# [O que fazer]
Reescreva o trecho que começa na linha que contém "Schools & Districts" e termina na linha que contém "With this in", trocando "teachers" por "educators" e mantendo todo o resto igual.

(Entradas do conjunto de dados)
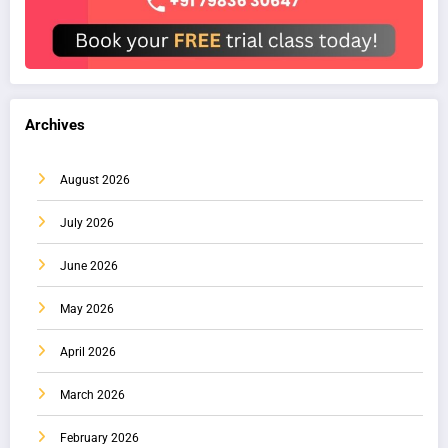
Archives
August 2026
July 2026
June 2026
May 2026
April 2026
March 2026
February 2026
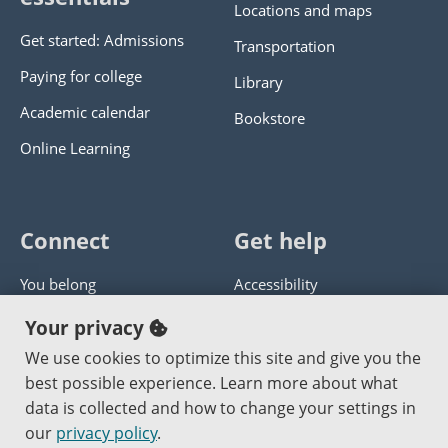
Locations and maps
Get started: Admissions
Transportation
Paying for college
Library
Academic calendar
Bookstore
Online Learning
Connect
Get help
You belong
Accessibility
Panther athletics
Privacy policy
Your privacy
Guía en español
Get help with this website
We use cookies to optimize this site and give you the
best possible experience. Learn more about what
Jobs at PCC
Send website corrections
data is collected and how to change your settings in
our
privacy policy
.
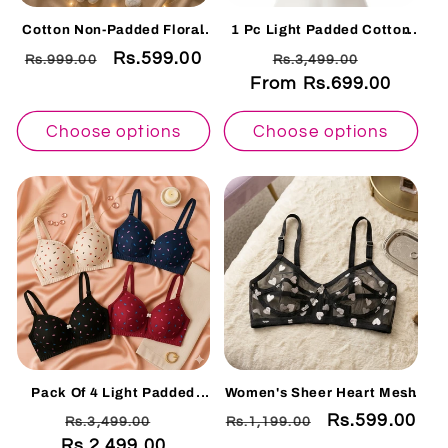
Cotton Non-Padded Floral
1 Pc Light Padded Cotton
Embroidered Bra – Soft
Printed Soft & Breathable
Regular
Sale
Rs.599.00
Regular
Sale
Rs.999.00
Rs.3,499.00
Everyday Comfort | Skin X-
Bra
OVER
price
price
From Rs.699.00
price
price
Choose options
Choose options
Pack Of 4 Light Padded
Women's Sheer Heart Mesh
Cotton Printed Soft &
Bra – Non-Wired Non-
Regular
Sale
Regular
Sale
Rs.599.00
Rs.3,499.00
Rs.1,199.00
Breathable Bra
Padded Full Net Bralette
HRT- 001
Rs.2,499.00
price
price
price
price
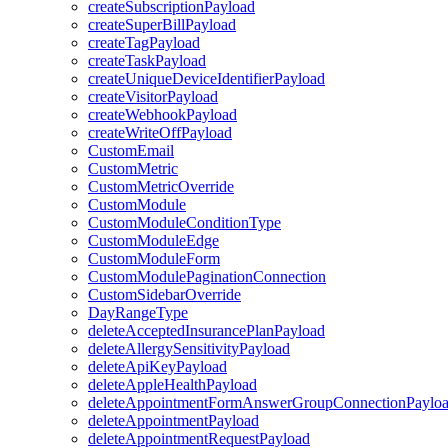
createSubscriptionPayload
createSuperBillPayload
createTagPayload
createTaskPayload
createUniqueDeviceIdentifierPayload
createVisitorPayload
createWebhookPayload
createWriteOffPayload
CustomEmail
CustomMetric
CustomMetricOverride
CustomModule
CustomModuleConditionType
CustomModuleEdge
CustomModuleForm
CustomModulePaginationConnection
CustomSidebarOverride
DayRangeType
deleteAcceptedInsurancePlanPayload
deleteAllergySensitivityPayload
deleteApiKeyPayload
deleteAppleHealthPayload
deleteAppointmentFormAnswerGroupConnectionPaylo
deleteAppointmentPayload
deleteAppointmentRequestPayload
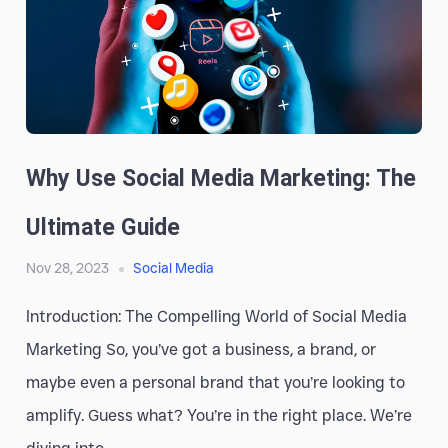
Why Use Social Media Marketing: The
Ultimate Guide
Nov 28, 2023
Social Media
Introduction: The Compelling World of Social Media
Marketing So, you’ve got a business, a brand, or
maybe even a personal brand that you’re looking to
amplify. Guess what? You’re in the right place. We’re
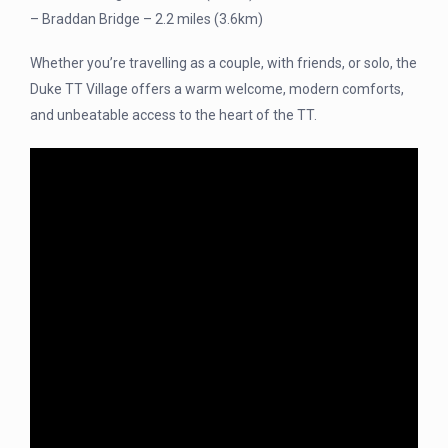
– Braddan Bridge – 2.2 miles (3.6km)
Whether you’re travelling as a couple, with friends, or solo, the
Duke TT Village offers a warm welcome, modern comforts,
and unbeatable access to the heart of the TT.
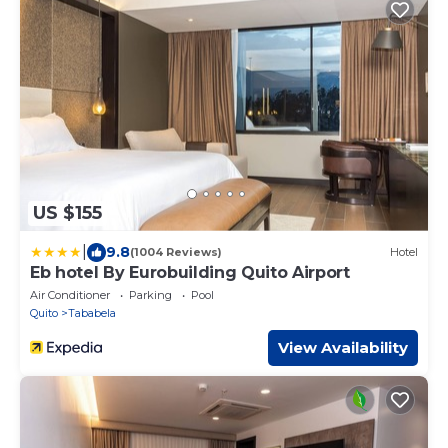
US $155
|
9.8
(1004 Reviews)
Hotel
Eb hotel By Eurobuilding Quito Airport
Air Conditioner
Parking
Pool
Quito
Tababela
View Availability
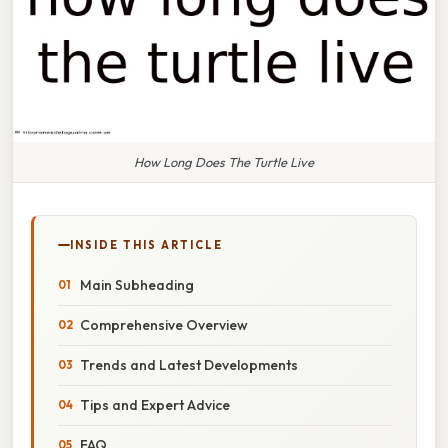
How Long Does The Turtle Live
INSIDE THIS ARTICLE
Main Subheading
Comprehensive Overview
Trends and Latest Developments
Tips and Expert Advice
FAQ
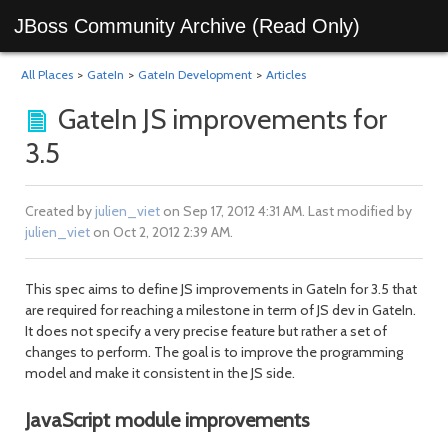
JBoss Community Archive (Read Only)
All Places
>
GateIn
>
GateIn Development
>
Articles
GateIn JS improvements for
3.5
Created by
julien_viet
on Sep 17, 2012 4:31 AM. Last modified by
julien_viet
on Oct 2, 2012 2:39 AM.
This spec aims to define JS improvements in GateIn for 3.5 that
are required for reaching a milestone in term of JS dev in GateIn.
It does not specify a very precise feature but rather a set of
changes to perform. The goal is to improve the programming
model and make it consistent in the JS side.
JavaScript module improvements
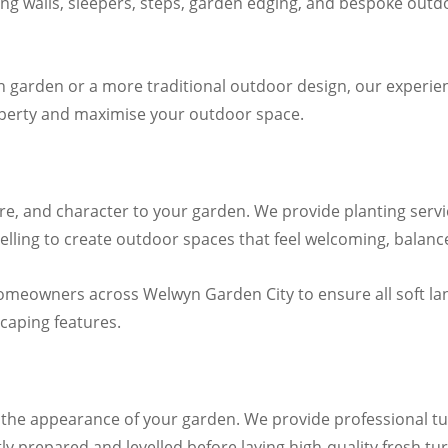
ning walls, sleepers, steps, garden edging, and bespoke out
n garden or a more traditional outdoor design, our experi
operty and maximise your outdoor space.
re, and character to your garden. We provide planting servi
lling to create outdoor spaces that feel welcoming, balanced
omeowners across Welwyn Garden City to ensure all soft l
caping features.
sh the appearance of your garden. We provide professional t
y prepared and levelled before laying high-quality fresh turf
---
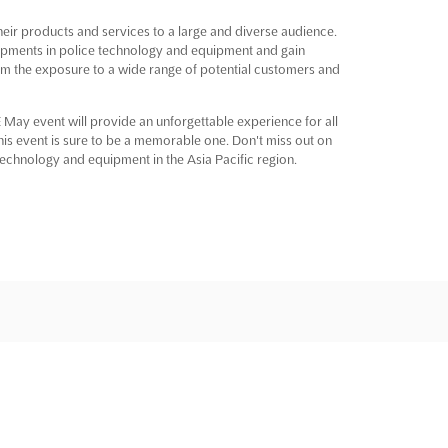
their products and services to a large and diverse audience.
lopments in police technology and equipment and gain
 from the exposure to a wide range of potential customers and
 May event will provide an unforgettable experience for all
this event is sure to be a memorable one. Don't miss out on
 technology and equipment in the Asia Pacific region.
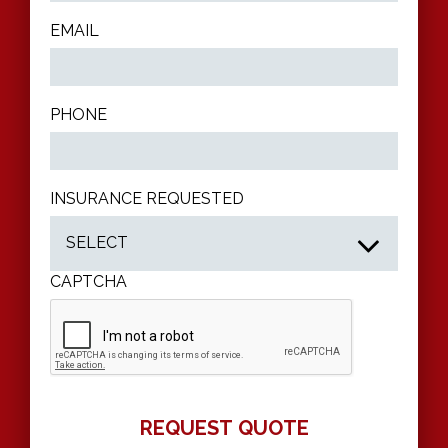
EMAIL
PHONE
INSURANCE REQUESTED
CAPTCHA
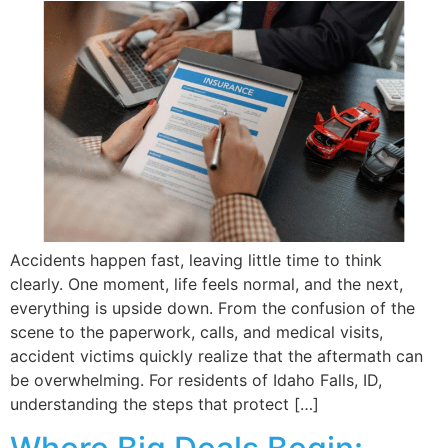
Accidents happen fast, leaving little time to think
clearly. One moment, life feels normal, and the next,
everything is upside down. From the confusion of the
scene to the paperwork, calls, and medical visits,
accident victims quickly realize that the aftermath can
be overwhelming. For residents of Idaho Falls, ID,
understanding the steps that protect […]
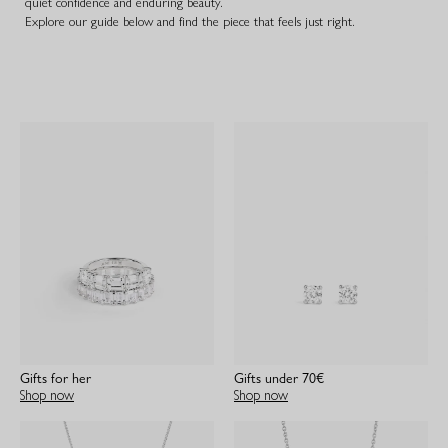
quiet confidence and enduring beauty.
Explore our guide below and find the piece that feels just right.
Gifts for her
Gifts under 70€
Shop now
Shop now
---
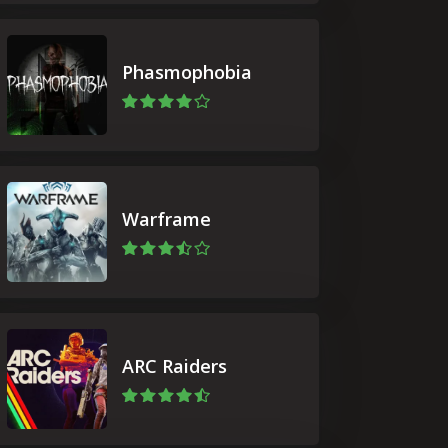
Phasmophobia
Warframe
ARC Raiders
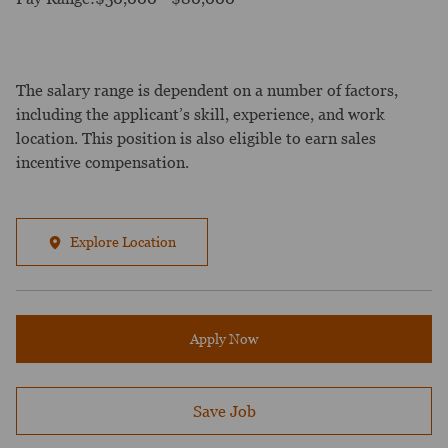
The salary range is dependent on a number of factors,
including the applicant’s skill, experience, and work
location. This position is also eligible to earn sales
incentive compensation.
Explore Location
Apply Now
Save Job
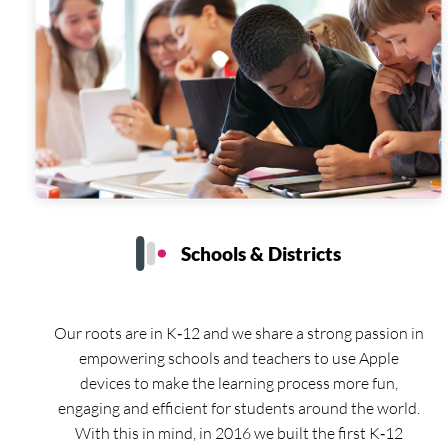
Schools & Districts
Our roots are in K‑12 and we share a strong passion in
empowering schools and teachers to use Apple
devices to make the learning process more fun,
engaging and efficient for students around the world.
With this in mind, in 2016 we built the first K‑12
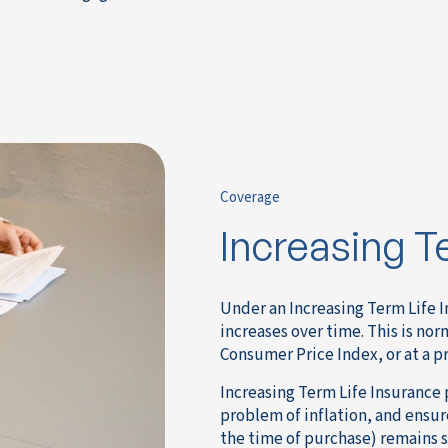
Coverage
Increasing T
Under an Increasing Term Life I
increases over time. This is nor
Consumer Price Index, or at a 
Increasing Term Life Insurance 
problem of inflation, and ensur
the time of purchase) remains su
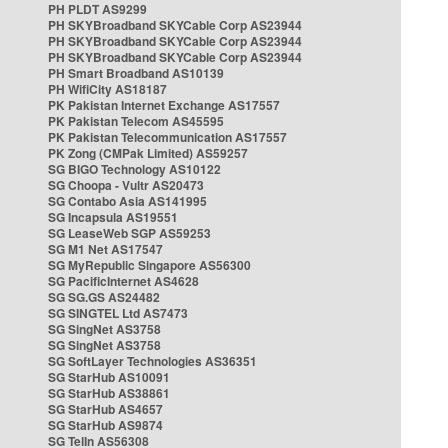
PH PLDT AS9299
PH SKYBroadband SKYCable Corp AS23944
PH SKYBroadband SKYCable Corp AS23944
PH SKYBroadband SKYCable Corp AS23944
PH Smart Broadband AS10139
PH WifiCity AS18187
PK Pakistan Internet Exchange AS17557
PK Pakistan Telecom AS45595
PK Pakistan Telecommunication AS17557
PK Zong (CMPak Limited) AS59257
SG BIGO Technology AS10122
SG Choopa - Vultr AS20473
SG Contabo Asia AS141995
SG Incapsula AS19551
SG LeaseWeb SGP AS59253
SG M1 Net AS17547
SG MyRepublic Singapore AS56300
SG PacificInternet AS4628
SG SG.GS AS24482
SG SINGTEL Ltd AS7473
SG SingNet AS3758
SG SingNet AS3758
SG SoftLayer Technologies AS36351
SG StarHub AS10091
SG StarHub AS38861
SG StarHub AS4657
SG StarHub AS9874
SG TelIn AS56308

# [Resultado da tarefa]
Schools & Districts
Our roots are in K‑12 and we share a strong passion in
empowering schools and educators to use Apple
devices to make the learning process more fun,
engaging and efficient for students around the world.
With this in mind, in 2016 we built the first K‑12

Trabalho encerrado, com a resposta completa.